The low wear resistance leads to the release of implant wear debris into the surrounding tissue and can produce an adverse cellular response leading to the release of harmful enzymes, inflammation, osteolysis, infection, pain and bone resorption [7,34]. The wear resistance of the material plays a significant role in the proper functioning of the biomaterial, avoiding loosening of the implant and reactions in the tissue in which it is deposited, improving the quality of life of the patient [35]. A description of the importance of wear performance of metal biomaterials was carried out in previous work by the present authors [35].

Osseointegration

It is defined as the direct anchoring of an implant by the formation of bone tissue around the implant without fibrous tissue growth at the bone-implant interface [36,37]. Osseointegration is the stable and functional union between the bone and an implanted surface. This phenomenon occurs after insertion of the device into the bone and migration of the bone cells to the surface of the bone [38]. The osseointegration of a bone fixation is defined as the intimate apposition of newly formed bone and reformed in congruence with the fixations, including surface irregularities, so that, with the analysis by optical microscopy, there is no interposition of connective or fibrous tissue and is established a direct structural and functional connection, able to withstand normal physiological loads without excessive deformation and without initiating a rejection mechanism [28]. However, the term osseointegration can be defined considering several points of view: scientific and under the patient’s eye [39]. From the point of view of patient’s, an implant is osseointegrated if it provides a stable and seemingly immobile support of a prosthesis under functional loads without pain, inflammation or loosening.

From the point of view of macroscopic and microscopic biology and medicine, osseointegration of an implant in the bone is defined as the intimate apposition of newly formed bone, including surface irregularities, so that, by optical microscopy analysis, there is no interposition of connective tissue or fibrosis, and a direct structural and functional connection is established, capable of withstanding normal physiological loads without excessive deformation and without initiating a rejection mechanism. From the macroscopic biomechanical point of view, an implant is osseointegrated if there is no increase in mobility between the implant and the living bone and surrounding bone marrow under levels and types of functional load throughout the life of the patient. It is also necessary that the deformations are of the same order of magnitude as when the same loads are applied directly to the bone. From a microscopic biophysical point of view: osseointegration implies that, in optical and electron microscopy, the identifiable components of tissue in a thin zone around the surface of the implant are identified as normal bone and spinal components, which continually constitute a normal bone structure around the fixation.

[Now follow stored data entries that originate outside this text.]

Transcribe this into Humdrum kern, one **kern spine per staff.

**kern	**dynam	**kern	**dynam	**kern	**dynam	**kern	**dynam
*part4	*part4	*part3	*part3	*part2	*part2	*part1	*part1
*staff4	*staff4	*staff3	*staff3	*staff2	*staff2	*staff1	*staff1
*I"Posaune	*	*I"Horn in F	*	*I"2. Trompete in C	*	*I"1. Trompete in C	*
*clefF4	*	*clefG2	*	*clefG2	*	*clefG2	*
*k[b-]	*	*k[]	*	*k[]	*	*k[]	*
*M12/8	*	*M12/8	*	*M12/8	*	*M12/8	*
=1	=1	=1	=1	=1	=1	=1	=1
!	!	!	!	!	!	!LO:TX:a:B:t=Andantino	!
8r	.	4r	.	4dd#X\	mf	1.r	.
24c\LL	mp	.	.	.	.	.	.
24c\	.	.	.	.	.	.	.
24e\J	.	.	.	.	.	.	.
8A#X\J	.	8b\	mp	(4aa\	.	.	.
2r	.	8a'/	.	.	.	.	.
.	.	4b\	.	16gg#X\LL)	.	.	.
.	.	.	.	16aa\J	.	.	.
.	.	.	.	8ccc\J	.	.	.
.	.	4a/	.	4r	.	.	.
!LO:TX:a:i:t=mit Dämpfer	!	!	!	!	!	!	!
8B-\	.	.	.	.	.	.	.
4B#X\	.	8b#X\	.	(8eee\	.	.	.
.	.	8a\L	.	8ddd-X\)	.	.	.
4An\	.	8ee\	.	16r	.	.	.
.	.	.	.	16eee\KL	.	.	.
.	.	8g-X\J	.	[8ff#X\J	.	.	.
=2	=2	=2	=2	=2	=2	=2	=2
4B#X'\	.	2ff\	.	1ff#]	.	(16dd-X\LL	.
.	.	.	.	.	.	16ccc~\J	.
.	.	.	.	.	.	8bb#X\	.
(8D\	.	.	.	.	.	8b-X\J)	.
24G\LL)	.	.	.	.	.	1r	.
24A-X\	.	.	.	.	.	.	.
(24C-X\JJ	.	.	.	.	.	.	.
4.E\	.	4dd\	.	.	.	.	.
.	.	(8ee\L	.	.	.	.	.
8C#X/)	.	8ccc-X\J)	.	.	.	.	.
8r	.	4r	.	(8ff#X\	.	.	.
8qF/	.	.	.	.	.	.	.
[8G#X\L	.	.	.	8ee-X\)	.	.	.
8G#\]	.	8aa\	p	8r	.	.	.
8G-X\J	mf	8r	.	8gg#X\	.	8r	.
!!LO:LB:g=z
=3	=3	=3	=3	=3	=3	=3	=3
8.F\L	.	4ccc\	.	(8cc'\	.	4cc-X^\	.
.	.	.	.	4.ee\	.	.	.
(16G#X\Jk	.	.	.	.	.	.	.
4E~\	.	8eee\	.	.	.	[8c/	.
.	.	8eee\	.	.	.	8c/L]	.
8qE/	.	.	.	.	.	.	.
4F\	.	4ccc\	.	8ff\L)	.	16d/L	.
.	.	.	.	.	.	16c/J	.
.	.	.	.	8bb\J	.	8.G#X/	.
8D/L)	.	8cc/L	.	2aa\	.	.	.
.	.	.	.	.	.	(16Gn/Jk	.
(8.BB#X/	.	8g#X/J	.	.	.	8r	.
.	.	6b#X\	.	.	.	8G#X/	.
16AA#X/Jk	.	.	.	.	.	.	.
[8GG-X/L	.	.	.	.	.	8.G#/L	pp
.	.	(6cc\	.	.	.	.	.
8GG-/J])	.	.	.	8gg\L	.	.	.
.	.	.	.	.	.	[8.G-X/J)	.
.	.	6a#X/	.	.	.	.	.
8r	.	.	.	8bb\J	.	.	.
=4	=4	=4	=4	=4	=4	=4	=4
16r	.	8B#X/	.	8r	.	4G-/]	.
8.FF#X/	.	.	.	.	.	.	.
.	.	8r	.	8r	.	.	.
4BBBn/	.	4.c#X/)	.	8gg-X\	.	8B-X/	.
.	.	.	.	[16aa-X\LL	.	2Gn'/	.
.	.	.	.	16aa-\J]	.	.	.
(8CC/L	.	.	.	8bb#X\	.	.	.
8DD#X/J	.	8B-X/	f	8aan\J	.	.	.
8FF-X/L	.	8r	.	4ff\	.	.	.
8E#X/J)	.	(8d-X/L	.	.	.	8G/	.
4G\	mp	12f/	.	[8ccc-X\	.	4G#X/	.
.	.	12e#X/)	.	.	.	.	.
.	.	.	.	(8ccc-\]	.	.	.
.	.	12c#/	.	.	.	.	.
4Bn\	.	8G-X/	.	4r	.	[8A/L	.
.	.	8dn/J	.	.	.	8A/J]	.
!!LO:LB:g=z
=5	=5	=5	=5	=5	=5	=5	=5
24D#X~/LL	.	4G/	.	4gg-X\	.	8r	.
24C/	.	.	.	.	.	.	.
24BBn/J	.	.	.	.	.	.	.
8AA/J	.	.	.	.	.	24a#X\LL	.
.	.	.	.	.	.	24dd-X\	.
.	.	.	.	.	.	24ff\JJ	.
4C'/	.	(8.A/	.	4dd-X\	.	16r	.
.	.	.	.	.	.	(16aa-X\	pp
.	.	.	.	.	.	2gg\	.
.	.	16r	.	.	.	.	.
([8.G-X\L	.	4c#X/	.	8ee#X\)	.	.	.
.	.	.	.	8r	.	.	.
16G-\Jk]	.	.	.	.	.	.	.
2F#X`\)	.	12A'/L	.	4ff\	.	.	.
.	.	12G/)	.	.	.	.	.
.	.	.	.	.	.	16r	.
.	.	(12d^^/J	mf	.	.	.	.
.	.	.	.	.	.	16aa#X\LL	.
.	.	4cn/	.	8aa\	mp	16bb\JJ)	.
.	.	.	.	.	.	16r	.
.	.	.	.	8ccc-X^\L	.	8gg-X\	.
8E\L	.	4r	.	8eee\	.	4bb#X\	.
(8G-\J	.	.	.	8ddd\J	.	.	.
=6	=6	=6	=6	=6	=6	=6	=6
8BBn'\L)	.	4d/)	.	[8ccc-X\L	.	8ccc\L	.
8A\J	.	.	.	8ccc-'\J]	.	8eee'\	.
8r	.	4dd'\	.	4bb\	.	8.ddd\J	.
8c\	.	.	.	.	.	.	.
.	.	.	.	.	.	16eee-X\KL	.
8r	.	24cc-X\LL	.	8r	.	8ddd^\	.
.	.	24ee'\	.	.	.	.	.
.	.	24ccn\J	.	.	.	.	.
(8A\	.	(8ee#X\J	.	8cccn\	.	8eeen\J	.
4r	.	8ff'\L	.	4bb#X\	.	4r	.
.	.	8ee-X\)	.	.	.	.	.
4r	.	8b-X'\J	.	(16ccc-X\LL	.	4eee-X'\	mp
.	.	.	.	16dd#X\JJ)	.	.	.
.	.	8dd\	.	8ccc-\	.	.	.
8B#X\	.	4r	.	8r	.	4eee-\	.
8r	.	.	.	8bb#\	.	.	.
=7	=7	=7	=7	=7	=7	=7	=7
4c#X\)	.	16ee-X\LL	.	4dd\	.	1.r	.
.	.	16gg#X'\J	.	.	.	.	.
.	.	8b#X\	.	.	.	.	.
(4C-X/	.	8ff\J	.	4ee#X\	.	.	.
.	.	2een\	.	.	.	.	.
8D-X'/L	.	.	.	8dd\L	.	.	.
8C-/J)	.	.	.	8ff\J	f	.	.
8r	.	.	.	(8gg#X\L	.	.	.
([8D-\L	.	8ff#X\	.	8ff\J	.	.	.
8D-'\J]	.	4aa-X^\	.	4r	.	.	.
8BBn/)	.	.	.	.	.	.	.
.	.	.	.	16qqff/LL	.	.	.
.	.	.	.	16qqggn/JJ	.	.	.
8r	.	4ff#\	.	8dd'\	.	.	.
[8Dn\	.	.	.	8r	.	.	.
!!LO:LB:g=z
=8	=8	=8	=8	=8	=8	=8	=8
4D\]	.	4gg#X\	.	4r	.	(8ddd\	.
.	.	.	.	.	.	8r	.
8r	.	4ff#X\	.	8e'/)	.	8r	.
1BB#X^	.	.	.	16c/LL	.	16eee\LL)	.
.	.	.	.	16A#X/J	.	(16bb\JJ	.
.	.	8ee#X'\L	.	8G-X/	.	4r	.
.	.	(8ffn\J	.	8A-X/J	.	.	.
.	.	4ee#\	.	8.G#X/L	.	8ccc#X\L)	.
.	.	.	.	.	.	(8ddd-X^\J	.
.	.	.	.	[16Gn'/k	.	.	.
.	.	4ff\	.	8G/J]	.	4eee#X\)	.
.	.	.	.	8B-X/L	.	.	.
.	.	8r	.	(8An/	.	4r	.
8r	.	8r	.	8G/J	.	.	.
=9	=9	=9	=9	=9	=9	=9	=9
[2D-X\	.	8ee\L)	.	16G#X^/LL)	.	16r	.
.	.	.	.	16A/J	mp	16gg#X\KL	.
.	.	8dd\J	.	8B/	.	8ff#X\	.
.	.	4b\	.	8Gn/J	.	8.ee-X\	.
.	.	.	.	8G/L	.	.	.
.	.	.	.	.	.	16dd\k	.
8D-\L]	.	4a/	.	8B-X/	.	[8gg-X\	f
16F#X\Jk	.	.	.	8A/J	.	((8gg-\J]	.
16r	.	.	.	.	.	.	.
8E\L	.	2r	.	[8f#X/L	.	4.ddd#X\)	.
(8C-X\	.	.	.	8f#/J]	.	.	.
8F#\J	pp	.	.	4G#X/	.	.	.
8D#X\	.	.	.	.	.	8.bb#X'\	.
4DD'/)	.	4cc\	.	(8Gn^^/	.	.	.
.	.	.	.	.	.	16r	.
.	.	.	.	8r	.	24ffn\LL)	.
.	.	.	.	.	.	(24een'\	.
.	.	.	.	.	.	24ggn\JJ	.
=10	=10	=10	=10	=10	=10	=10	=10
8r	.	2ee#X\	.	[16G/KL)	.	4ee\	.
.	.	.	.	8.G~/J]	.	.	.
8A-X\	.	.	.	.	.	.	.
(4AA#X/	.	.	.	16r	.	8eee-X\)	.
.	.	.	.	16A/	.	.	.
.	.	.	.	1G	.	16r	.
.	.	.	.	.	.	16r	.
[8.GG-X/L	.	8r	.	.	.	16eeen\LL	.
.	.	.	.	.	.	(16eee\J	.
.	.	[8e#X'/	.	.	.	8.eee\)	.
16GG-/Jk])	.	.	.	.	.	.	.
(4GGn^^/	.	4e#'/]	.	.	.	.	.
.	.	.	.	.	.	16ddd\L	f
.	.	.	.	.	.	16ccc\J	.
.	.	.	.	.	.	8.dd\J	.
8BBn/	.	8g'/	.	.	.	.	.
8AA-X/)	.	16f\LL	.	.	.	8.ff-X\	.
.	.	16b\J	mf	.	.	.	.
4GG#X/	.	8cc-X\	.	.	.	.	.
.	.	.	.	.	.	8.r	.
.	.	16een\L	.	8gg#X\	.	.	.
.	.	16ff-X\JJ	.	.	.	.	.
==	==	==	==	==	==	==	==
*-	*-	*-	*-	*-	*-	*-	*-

This implies that the mineralized tissue must be in contact with nanometres, so that there is no significant material interfaced functionally at the interface [39].

Final considerations

The discussion mentioned above illustrates that for choosing a biomaterial one must observe some fundamental properties according to the specific application to be performed by the implant. Biocompatibility is the basic point of choice, and titanium alloys are superior in terms of compatibility compared to stainless steel and cobalt alloys. High wear resistance prevents implant loosening, adverse reactions and revision surgery. A biomaterial should not present mechanical incompatibility, having a modulus of elasticity equivalent to that of bone avoiding the effect of stress shielding. It must also have high corrosion resistance avoiding the release of non-compatible metallic ions from the implant to the body. In all biomaterial selection and development, the objective is the longevity of the implant in the living organism and a better quality of life of the patient.